The surprise development late Monday came just hours before Israeli Defense Minister Ehud Barak testified before an Israeli panel about the same raid.
Israel’s defense minister says the government’s decision to send troops to stop a Turkish aid ship trying to breach Israel’s Gaza blockade was correct despite the ensuing bloodshed on board.
Barak told the commission’s five-member panel and two foreign observers that the pro-Palestinian flotilla bound for Hamas-ruled Gaza was a "planned provocation."
Barak’s testimony Tuesday comes a day after Prime Minister Benjamin Netanyahu testified.
Barak was likely to be quizzed over the operational aspects of boarding the ships but, like Netanyahu, was not expected to face a grilling as the committee is only mandated to examine the international legality of the naval blockade and of the actions taken to enforce it.
He is the second of three top officials to give sworn testimony about the bloody assault on the fleet which caused a diplomatic crisis between Israel and Turkey and sparked global calls for an inquiry.
Israel says its commandos resorted to force only after they were attacked when they rappelled onto the deck of the Mavi Marmara, but pro-Palestinian activists on board the ships said troops opened fire as soon as they landed.
Gabi Ashkenazi, the military chief of staff, is to take the stand on Wednesday and was also expected to be questioned about the operational aspects of the botched mission.
Israeli officials said the agreement to take part in the U.N. probe was conditional on the panel relying on reports from Israel’s own military inquiry, not testimony from soldiers.
But at a Monday news conference at U.N. headquarters, Secretary-General Ban Ki-moon was asked whether he had agreed not to summon Israeli soldiers before the panel.
"No, there was no such agreement behind the scenes," Ban said, adding that the panel is supposed to work with the Israeli and Turkish inquiries.

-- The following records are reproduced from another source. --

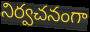
నిర్వచనంగా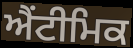
ਐਂਟੀਮਿਕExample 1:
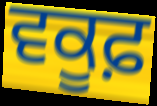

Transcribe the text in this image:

ਵਕੂਫ਼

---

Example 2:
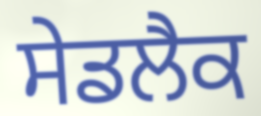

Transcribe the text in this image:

ਸੇਡਲੈਕ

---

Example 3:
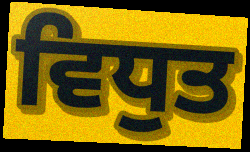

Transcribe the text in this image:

ਵਿਧੁਤ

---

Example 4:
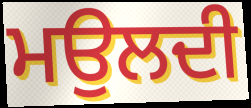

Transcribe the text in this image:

ਮਉਲਦੀ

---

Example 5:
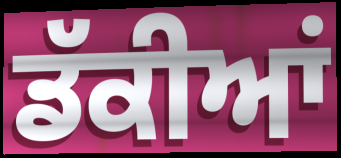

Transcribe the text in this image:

ਡੱਕੀਆਂ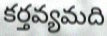
కర్తవ్యమది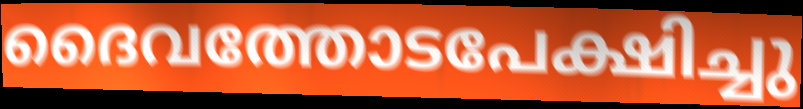
ദൈവത്തോടപേക്ഷിച്ചുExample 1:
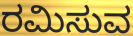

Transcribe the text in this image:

ರಮಿಸುವ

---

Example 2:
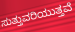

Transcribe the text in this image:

ಸುತ್ತುವರಿಯುತ್ತವೆ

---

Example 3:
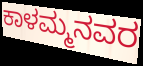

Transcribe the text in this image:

ಕಾಳಮ್ಮನವರ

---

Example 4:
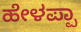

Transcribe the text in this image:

ಹೇಳಪ್ಪಾ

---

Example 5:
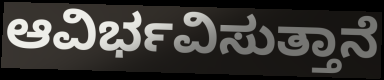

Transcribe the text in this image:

ಆವಿರ್ಭವಿಸುತ್ತಾನೆ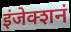
इंजेक्शनंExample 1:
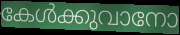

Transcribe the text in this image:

കേൾക്കുവാനോ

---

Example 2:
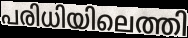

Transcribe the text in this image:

പരിധിയിലെത്തി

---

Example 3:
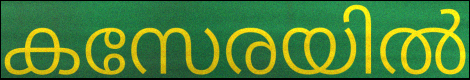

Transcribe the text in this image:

കസേരയിൽ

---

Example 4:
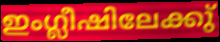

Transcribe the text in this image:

ഇംഗ്ലീഷിലേക്കു്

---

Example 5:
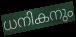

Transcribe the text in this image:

ധനികനുംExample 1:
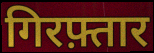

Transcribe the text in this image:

गिरफ़्तार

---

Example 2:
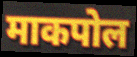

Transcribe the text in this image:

माकपोल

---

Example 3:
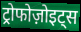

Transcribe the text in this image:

ट्रोफोज़ोइट्स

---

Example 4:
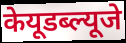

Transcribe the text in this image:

केयूडब्ल्यूजे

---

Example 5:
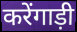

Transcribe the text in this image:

करेंगाड़ी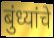
बुंध्यांचेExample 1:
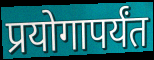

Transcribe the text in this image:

प्रयोगापर्यंत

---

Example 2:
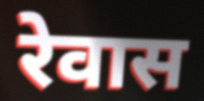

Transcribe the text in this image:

रेवास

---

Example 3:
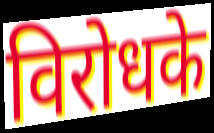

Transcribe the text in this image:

विरोधके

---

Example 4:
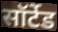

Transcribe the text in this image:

सॉर्टेड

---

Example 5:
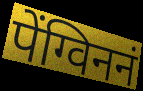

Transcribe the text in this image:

पेंग्विननं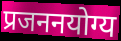
प्रजननयोग्य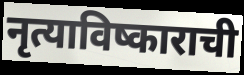
नृत्याविष्काराची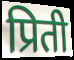
प्रिती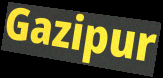
Gazipur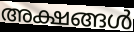
അക്ഷങ്ങൾ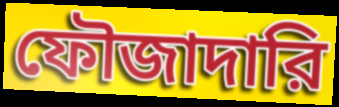
ফৌজাদারিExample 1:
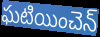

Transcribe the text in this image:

ఘటియించెన్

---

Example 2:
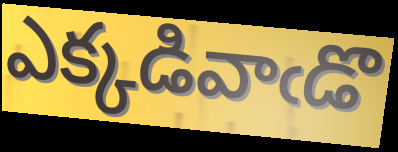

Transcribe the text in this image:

ఎక్కడివాఁడొ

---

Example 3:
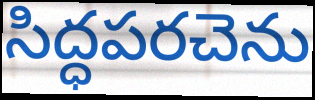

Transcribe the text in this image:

సిద్ధపరచెను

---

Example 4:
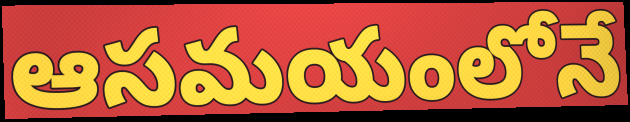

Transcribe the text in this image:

ఆసమయంలోనే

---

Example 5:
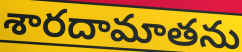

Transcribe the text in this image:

శారదామాతను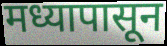
मध्यापासूनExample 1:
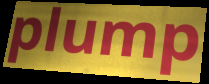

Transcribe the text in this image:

plump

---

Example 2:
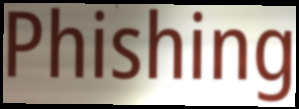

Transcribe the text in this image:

Phishing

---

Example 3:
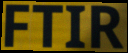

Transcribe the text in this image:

FTIR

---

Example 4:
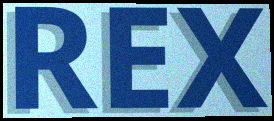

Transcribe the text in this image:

REX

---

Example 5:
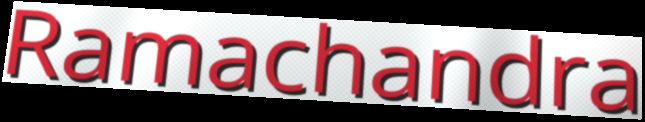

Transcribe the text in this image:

Ramachandra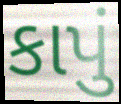
કાપું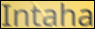
IntahaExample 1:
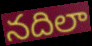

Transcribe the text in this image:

నదిలా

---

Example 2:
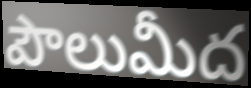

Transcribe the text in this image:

పౌలుమీద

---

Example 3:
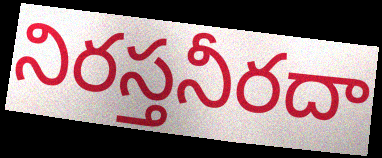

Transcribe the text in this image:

నిరస్తనీరదా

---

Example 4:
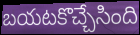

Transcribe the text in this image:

బయటకొచ్చేసింది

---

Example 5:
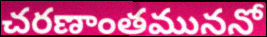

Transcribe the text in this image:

చరణాంతముననోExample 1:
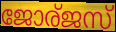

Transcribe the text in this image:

ജോര്ജസ്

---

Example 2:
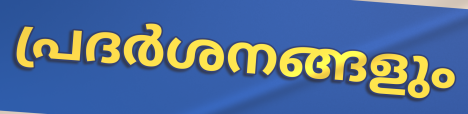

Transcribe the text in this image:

പ്രദർശനങ്ങളും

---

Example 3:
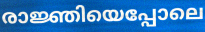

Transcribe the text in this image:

രാജ്ഞിയെപ്പോലെ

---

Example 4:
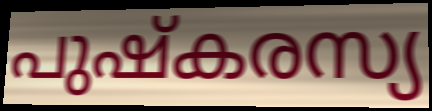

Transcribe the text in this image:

പുഷ്കരസ്യ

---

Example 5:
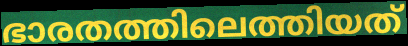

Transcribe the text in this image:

ഭാരതത്തിലെത്തിയത്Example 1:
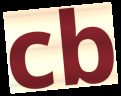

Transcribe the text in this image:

cb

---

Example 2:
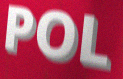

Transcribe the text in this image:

POL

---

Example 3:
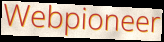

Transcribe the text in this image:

Webpioneer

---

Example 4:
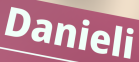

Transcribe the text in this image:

Danieli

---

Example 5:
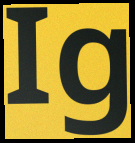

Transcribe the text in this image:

IgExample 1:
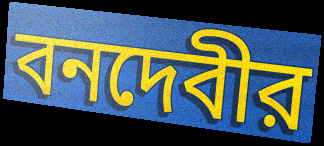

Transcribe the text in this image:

বনদেবীর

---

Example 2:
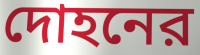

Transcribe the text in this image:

দোহনের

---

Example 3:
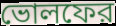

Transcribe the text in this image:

ভোলফের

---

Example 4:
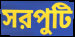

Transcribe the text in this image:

সরপুটি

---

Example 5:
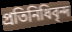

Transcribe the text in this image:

প্রতিনিধিবৃন্দ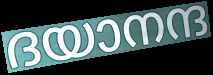
ദയാനന്ദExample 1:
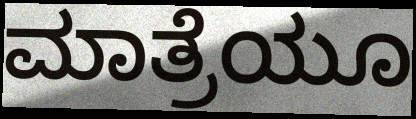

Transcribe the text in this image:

ಮಾತ್ರೆಯೂ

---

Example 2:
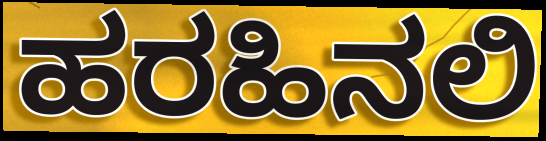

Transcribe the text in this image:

ಹರಹಿನಲಿ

"And whatever is needed beyond that, they will have to discuss among themselves, in close coordination with the national government authorities, that they can take their own future steps," he said.

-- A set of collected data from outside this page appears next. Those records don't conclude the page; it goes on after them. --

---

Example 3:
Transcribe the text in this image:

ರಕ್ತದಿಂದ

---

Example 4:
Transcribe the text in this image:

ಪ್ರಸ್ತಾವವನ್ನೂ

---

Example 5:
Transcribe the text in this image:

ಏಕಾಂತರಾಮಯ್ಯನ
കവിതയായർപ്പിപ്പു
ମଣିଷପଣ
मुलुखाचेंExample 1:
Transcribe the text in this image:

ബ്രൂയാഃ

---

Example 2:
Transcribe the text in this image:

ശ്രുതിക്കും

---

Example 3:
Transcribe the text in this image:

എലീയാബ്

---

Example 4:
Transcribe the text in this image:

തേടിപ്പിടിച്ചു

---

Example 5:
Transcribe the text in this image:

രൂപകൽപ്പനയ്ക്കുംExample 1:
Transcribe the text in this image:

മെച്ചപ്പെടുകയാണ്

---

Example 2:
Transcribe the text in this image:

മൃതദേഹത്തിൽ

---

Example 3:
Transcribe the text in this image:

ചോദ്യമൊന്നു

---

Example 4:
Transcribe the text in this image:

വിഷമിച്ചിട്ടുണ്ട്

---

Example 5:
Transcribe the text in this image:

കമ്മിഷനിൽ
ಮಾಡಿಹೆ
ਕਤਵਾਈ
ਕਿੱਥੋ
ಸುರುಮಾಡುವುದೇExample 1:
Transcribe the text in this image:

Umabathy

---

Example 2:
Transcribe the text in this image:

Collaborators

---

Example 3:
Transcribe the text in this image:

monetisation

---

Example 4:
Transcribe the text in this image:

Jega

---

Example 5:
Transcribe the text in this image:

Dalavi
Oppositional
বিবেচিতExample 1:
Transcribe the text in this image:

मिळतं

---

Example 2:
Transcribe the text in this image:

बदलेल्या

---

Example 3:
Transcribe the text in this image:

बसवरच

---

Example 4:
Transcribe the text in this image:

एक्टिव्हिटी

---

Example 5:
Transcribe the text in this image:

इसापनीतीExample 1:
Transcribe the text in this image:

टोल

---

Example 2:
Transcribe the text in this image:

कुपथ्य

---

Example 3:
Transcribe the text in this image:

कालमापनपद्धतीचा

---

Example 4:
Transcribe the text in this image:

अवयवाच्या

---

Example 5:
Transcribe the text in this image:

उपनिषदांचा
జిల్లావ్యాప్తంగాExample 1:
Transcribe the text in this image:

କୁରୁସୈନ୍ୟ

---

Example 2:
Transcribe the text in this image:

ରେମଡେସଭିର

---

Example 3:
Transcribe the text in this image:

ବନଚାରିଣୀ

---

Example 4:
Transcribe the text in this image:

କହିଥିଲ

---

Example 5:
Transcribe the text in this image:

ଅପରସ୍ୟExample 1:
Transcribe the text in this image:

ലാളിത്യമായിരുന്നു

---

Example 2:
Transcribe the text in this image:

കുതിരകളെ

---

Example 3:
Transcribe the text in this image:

In response, the Israeli Prime Minister’s office issued a harsh statement. "Prime Minister Benjamin Netanyahu makes it absolutely clear that Israel will not cooperate with and will not take part in any panel that seeks to interrogate Israeli soldiers," it said.
Israel’s agreement to join the probe represented a change in its policy of boycotting U.N. inquiries, considering the world body and its committees biased. This time, however, the international outcry against the deadly raid and the spotlight it turned on Israel’s punishing three-year blockade on Gaza appeared to give it little choice but to cooperate.

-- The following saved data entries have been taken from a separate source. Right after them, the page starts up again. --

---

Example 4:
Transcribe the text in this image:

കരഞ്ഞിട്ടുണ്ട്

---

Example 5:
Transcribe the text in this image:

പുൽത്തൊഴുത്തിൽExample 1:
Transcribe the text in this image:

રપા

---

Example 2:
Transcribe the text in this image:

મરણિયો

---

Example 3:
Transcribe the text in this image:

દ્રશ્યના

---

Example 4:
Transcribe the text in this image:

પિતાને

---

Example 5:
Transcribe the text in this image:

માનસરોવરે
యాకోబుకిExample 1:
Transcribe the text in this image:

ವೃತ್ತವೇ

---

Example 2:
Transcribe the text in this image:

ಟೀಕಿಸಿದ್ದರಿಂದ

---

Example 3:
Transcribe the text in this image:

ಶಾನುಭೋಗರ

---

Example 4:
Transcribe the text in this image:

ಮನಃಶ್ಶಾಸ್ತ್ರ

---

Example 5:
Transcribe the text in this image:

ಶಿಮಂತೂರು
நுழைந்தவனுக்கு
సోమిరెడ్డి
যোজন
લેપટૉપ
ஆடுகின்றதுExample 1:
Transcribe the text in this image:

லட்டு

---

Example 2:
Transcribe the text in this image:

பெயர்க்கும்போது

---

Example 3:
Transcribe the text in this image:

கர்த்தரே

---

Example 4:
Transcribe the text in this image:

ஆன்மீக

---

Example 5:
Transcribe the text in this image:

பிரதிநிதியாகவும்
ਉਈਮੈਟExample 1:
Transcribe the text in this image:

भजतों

Israel appointed a retired senior diplomat, Joseph Ciechanover, to join the U.N. panel and was preparing for the start of its deliberations on Tuesday when Ban made his remark, throwing those plans into turmoil.
A senior Israeli official said the advance agreement with Ban was that requests for additional information or clarifications from the panel would be routed through the Israeli representative, and soldiers would not be called for testimony.
"This was and remains a vital condition for Israeli participation in the panel," he said. The official spoke on condition of anonymity because he went beyond the government statement. This appeared to leave the door open for Israel to resume its cooperation if soldiers are exempted from testifying.
At the Israeli inquiry, Netanyahu gave his version of the events leading up to the clash at sea.
"As we got closer to the date it became clear our diplomatic efforts would not stop it," Netanyahu said. "Apparently the government of Turkey did not see potential friction between Turkish activists and Israel as something that goes against its interests."
Suat Kiniklioglu, A member of the Turkish parliament’s foreign affairs committee, charged that Netanyahu’s contention that Turkey was interested in a confrontation "is not only ridiculous but constitutes an affront to our intelligence." Kiniklioglu said the real problem, which still remains, is Israel’s "inhumane blockade of the Gaza Strip."
Israel has released video footage showing the commandos being pummeled with wooden planks and metal rods as they landed on the ship. The pro-Palestinian activists on board the Mavi Marmara have said they acted in self-defense after Israeli troops boarded their boat in international waters.
The five-member Israeli commission, headed by a retired Supreme Court justice and joined by two foreign observers, is looking into the government’s decision-making leading up to the raid. Although it does not have the power to mete out punishment, its findings could be politically damaging to Netanyahu and other top officials.
Israel’s defense minister is scheduled to face the Israeli inquiry on Tuesday, to be followed by the military chief.
The five-member commission is headed by retired Israeli Supreme Court Justice Jacob Turkel. Beside Turkel, 75, the commission includes a retired general, Amos Horev, 86, and Shabtai Rosenne, a 93-year-old international jurist and diplomat.
International pressure led Israel’s government to include two foreign observers: David Trimble, a Nobel peace laureate from Northern Ireland, and Brig. Gen. Ken Watkin, Canada’s former chief military prosecutor.
A separate Israeli military inquiry found that military intelligence had failed to predict the violent response on board the Turkish vessel, and troops went in unprepared, expecting only passive resistance. But it said the commandos had acted properly.